• **Exercise requirements**:
Which lines below contain the word "Школи"? Copy each one.

• **Version comparison data**:
--- START ---
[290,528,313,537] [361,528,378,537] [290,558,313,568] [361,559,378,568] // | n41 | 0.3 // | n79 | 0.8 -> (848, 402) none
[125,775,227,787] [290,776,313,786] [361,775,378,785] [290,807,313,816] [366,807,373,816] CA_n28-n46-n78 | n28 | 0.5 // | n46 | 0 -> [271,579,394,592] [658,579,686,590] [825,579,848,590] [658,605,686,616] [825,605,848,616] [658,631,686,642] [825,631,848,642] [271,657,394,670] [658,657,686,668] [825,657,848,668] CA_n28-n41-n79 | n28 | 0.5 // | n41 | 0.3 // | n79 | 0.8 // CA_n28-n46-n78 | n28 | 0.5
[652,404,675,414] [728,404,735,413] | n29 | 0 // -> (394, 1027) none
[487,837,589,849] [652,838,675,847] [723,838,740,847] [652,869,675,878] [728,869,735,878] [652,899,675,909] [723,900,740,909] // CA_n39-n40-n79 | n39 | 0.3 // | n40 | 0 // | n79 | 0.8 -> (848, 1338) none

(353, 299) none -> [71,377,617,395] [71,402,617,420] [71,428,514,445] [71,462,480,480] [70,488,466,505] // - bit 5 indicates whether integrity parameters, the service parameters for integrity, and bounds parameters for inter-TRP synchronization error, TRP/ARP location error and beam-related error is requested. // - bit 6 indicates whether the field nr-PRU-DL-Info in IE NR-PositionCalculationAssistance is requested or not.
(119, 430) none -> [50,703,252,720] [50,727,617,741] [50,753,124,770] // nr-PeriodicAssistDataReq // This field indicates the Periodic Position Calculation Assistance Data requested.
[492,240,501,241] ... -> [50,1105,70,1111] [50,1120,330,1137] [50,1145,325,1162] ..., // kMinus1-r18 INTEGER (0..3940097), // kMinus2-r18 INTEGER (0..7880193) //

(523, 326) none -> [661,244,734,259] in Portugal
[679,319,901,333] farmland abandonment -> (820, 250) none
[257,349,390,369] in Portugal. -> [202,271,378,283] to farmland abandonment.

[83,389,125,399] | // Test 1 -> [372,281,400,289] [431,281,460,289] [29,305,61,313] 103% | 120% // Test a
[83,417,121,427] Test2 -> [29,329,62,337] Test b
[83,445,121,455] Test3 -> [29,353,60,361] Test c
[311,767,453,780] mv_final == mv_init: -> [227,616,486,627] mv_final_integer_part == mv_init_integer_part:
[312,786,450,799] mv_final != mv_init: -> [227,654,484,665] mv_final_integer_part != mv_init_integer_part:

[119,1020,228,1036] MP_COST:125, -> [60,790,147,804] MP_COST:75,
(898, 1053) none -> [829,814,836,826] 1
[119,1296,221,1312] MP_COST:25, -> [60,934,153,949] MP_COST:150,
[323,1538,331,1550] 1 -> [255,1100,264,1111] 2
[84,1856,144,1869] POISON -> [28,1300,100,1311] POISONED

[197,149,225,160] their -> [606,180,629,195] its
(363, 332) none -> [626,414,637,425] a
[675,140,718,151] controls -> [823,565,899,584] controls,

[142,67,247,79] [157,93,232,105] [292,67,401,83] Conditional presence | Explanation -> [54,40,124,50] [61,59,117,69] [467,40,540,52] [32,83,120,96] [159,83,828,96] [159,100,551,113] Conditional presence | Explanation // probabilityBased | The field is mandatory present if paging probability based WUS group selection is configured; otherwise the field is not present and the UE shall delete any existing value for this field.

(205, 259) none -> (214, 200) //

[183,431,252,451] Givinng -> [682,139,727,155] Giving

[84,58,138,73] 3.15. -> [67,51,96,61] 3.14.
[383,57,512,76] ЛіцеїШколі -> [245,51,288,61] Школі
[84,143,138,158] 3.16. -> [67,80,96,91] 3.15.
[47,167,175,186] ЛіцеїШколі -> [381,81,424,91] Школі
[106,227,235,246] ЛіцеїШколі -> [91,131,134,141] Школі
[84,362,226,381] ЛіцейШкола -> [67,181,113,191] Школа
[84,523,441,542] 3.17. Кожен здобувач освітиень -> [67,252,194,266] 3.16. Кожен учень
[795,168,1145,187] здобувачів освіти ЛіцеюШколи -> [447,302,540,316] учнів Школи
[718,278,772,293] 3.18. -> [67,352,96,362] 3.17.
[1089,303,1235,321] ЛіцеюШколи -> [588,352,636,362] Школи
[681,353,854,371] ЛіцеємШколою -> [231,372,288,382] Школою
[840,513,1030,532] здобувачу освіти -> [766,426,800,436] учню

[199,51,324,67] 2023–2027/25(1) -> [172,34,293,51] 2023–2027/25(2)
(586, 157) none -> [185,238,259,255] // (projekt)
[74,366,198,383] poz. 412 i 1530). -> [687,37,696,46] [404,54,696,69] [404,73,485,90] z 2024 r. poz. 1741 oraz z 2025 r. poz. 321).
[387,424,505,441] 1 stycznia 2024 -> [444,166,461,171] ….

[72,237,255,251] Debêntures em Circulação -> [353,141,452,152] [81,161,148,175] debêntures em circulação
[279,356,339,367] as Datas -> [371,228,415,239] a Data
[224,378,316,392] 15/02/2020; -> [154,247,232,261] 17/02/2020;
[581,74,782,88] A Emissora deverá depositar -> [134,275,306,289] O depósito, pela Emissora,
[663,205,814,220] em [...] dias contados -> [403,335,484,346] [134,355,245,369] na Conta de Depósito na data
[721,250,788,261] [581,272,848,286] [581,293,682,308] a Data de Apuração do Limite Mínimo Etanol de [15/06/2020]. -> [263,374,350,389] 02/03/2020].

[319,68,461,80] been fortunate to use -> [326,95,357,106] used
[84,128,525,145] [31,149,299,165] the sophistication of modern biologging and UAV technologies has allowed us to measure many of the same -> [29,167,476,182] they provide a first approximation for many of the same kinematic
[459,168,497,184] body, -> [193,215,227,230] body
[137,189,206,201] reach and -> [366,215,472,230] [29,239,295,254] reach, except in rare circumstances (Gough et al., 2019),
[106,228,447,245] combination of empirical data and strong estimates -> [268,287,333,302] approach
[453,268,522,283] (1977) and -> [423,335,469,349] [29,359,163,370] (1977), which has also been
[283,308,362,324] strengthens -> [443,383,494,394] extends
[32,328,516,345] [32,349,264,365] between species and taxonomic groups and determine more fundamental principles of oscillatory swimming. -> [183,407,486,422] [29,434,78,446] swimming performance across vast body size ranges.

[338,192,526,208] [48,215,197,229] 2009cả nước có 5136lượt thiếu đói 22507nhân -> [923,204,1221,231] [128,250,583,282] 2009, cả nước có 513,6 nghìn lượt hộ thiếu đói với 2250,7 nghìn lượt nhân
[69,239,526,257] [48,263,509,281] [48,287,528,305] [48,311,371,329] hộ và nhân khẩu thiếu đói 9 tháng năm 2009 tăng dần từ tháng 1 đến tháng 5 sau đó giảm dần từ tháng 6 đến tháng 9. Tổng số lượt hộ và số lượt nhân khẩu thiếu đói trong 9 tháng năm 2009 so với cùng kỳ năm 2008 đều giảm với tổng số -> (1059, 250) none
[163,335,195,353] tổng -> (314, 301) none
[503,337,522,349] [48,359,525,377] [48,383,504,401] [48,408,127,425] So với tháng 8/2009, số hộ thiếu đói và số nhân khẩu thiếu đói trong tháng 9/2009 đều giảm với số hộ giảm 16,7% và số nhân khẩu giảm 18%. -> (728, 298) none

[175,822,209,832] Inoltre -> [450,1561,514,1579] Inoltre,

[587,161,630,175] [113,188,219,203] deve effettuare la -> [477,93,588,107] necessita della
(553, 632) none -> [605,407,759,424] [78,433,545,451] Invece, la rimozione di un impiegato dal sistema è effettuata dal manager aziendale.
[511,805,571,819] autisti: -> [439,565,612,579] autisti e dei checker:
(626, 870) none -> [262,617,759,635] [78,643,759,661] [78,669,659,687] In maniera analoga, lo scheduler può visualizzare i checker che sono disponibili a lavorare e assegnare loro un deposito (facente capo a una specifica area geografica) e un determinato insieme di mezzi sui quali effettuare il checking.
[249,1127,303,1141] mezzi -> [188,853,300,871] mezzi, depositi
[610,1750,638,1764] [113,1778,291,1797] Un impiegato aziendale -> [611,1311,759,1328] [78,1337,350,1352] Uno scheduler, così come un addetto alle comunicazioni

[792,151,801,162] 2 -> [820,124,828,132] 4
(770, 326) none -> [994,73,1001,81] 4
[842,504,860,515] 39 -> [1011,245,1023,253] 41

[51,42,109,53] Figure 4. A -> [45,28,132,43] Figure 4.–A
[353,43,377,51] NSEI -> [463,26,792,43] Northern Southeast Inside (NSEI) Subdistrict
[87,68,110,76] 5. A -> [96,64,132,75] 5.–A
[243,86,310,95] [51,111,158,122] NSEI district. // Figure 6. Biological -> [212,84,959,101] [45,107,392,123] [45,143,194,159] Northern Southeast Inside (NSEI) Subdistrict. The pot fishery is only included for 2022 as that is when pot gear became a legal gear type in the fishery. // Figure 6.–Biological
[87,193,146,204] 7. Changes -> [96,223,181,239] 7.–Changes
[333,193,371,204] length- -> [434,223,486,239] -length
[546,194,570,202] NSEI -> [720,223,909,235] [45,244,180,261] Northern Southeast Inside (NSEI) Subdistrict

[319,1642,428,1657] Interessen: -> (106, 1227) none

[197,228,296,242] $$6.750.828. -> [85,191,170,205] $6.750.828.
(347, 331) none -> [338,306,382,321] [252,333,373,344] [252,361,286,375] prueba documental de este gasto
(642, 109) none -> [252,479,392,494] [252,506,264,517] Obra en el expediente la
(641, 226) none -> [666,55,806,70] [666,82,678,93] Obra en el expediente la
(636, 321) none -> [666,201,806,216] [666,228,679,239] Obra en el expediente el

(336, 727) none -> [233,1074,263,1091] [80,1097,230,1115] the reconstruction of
--- END ---
• **Result of this exercise**:
[795,168,1145,187] здобувачів освіти ЛіцеюШколи -> [447,302,540,316] учнів Школи
[1089,303,1235,321] ЛіцеюШколи -> [588,352,636,362] Школи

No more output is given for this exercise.